> **Your goal**
Figure out the number of lines in the data that hold the string "permite". Reply with that figure only.

(Collected data entries)
== == ==

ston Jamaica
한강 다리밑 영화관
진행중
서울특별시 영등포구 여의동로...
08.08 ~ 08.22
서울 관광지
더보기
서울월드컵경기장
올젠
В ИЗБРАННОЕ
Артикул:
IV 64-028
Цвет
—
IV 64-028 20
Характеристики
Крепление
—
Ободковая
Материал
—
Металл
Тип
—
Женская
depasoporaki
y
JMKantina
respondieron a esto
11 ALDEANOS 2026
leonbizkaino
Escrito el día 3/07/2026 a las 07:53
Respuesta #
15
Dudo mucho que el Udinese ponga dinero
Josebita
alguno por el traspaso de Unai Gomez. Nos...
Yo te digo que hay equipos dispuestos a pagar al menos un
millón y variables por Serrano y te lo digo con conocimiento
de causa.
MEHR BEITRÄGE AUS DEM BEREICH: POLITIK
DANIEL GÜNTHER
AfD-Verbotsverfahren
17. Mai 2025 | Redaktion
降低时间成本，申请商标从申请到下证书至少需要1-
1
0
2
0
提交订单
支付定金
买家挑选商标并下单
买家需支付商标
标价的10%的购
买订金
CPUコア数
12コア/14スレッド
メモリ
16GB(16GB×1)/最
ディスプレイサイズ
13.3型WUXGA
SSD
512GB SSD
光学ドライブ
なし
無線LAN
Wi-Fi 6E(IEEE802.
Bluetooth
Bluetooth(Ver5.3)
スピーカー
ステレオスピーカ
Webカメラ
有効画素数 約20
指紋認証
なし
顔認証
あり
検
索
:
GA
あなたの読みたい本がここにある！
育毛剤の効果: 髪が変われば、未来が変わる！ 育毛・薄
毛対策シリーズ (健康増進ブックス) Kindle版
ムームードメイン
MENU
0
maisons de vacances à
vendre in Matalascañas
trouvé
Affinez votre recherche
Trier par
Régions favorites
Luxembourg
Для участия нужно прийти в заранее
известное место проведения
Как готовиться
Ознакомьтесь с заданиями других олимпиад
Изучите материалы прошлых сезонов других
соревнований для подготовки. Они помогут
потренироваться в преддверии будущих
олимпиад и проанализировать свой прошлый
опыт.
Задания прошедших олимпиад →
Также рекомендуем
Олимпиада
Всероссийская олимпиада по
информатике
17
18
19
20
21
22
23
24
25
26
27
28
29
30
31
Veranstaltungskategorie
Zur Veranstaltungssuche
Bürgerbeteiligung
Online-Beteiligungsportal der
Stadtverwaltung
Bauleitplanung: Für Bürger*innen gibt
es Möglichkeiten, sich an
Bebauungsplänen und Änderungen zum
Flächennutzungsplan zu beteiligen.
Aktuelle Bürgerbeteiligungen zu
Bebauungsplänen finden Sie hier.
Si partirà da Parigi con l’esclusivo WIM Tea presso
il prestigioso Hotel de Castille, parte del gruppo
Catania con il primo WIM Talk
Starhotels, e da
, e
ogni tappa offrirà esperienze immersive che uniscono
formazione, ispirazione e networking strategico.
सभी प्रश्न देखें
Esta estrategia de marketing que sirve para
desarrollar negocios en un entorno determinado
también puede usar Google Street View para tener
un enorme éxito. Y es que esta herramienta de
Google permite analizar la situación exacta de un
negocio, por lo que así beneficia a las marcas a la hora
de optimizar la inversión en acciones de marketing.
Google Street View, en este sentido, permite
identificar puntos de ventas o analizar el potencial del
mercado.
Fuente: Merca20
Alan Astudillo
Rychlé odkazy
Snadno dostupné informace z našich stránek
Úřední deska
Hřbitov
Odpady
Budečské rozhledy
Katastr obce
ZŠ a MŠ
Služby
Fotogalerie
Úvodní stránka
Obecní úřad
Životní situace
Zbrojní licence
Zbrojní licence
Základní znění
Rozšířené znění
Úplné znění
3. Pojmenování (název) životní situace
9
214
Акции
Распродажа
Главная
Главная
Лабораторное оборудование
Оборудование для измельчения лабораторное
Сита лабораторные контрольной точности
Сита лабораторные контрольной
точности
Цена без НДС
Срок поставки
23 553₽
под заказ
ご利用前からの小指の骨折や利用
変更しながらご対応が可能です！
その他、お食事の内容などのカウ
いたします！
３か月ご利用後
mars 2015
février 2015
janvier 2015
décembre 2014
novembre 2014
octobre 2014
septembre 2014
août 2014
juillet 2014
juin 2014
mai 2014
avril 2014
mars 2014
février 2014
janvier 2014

== == ==

> **Answer to the exercise**
2